Du coup, quelques remarques :

  • Si on se fie à cette carte, la peinture serait essentiellement un art de l’Europe du 19e siècle.
  • Il faut des entrées sur Wikipédia pour apparaître. La pauvreté du traitement des pays africains est un réel problème[9].
  • De même, si votre pays a traditionnellement privilégié d’autres modes d’expression que la peinture, ou si le concept d’auteur a pu y être moins important, il ne sera pas présent. Aucun résultat en Thaïlande ou en Corée, vraiment ?
  • Sur 115 entrées (un pays peut avoir plusieurs entrées ex-aequo), 30 n’existent que sur une seule Wikipédia : 15 pays ne sont donc représentés que par des peintures présentes dans une seule langue. 82 entrées (47 pays sur 78) n’existent qu’en 5 langues ou moins. Difficile dans ce cas de parler de tableaux « connus » ou « emblématiques »…
  • Lier le lieu de naissance de l’artiste au pays n’est pas forcément bien probant.

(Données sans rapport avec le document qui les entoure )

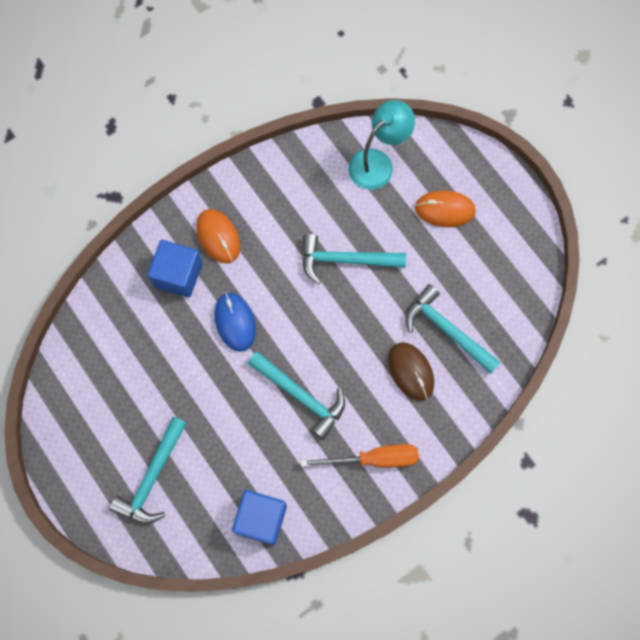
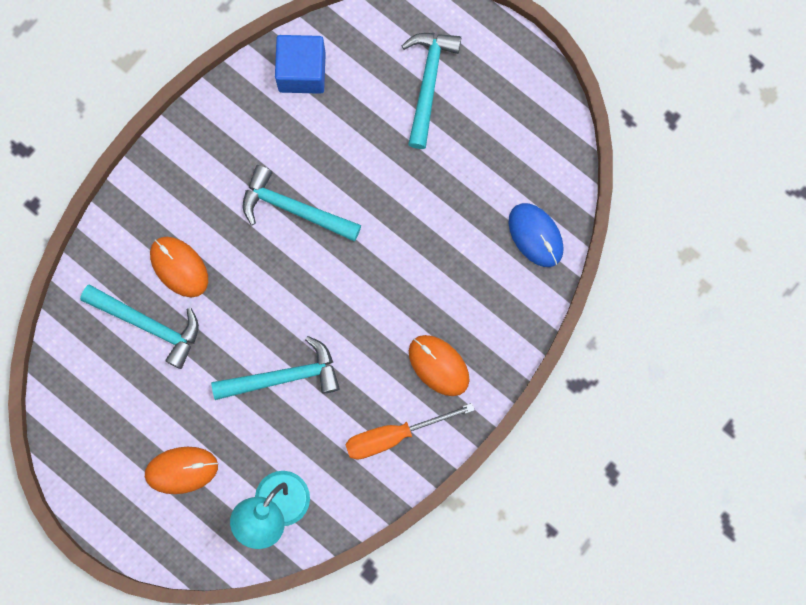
camera: 165 degrees right, 5 degrees up
blue cube [147,240,203,298] -> none
blue mouse [214,293,256,352] -> blue mouse moved to [508,203,564,267]
orange screwdriver [301,444,419,468] -> orange screwdriver moved to [345,403,475,460]
brown mouse [388,342,434,401] -> orange mouse [150,237,208,297]

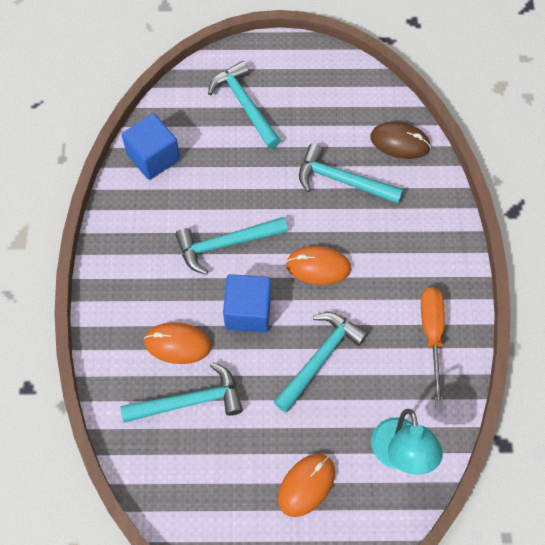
camera: 40 degrees left, 15 degrees down
orange screwdriver [345,403,475,460] -> orange screwdriver turned 150 degrees clockwise [421,287,445,407]
orange mouse [409,335,470,396] -> orange mouse moved to [286,246,351,285]
blue mouse [508,203,564,267] -> brown mouse [370,122,431,159]
none -> blue cube [223,274,271,332]
none -> turquoise hammer [299,144,403,204]

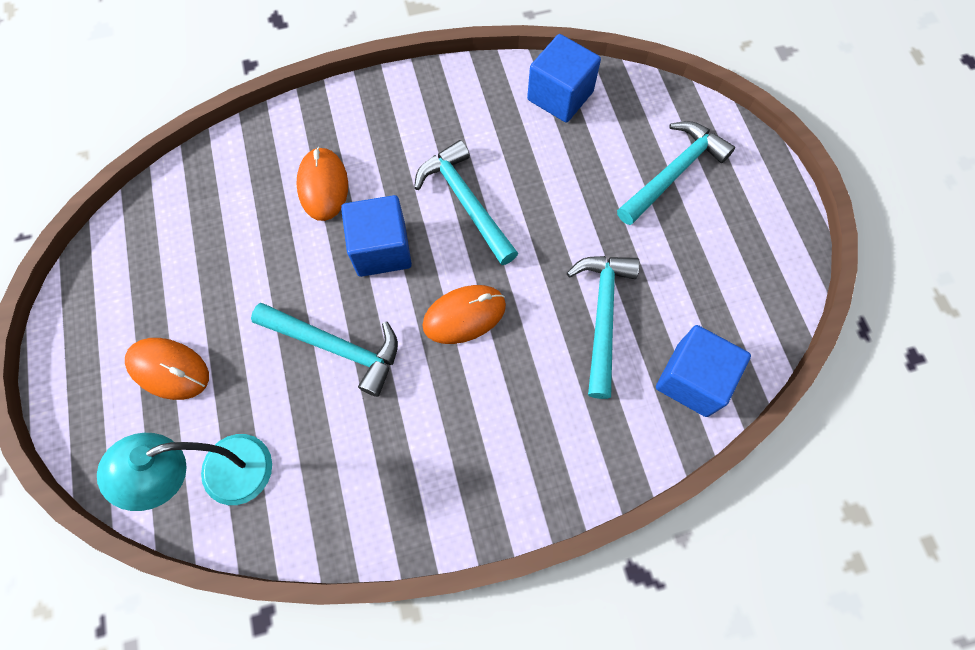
camera: 75 degrees right, 5 degrees up
turquoise hammer [120,362,243,423] -> none
orange mouse [286,246,351,285] -> orange mouse turned 75 degrees clockwise [422,285,506,344]
brown mouse [370,122,431,159] -> blue cube [656,325,751,417]
orange screwdriver [421,287,445,407] -> none

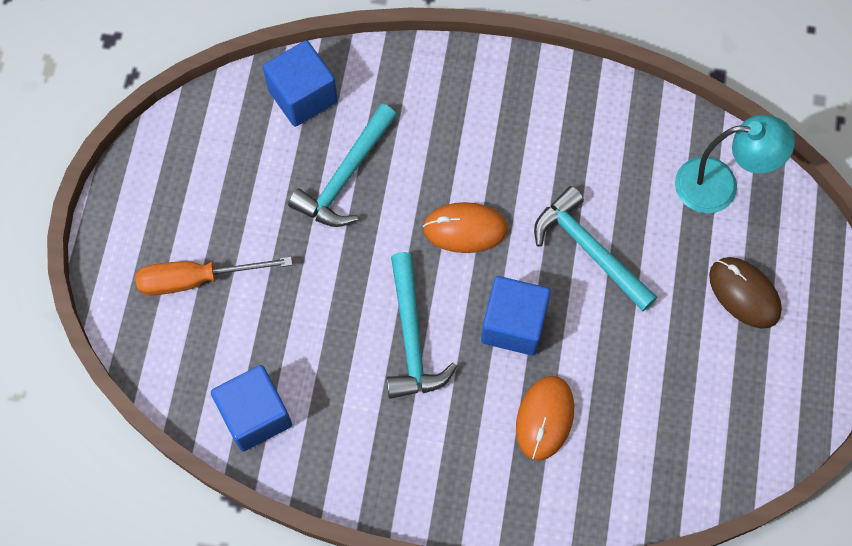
camera: 155 degrees left, 0 degrees up
orange mouse [125,338,209,400] -> brown mouse [709,257,782,329]
turquoise hammer [617,121,735,225] -> orange screwdriver [136,257,292,295]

L’île Maurice est représentée par Henri Le Sidaner, peintre français né à Port-Louis avant d’être ramené en métropole. Pour l’Égypte, c’est le peintre grec Konstantinos Parthenis qui s’y colle.
  • La représentation des données sur Wikidata est importante. Russie et Ukraine sont représentée par le même tableau : La Neuvième Vague. Ivan Aïvazovski est né en Crimée, une région actuellement indiquée comme appartenant en même temps à la Russie et à l’Ukraine sur Wikidata…

(Image d’en-tête : détail de La Liberté guidant le peuple, par Eugène Delacroix (domaine public).)


Notes :
  1. Ce billet comporte des notes de bas de page. Tout le monde aime les notes de bas de page, non ?
  2. De toute façon, si on habite l’ouest de l’Europe, on n’y connait rien à l’art est-européen (« Des icônes, c’est ça ? »). L’Europe de l’Est nous en veut pas mal, d’ailleurs.
  3. Si on voit large et qu’on prend en compte l’intégralité des œuvres d’art (Q838948 sur Wikidata), on se retrouve avec en tête Bambi, Dumbo et la statue du Christ Rédempteur à Rio. En restraignant aux seuls arts visuels (Q4502142) : Guernica, Peanuts et La Bille bleue, la photo de la Terre prise par l’équipage d’Apollo 17. Éclectique.
  4. Ou alors, le pays existait, mais le lieu a changé de main. Ou le concept de pays n’était même pas pertinent. Mais nous sommes sur un simple billet de blog et notre idée de départ – les œuvres emblématiques d’un pays – est déjà passablement peu précise. Bref.
  5. Tu es une œuvre anonyme ultra connue ? Désolé, tu n’apparaîtras pas ici. Je sais, c’est pas super inclusif, j’y peux rien, c’est ma méthodo, pas toi.
  6. On ignore où tu es né ? Même punition.
  7. Merci, Shonagon.
  8. Je suis sûr qu’on pourrait utiliser un fond de carte OpenStreetMap à la place d’un fichier svg. Une idée à creuser.
  9. Assez surpris de l’absence totale de peinture islandaise sur Wikipedia, en passant.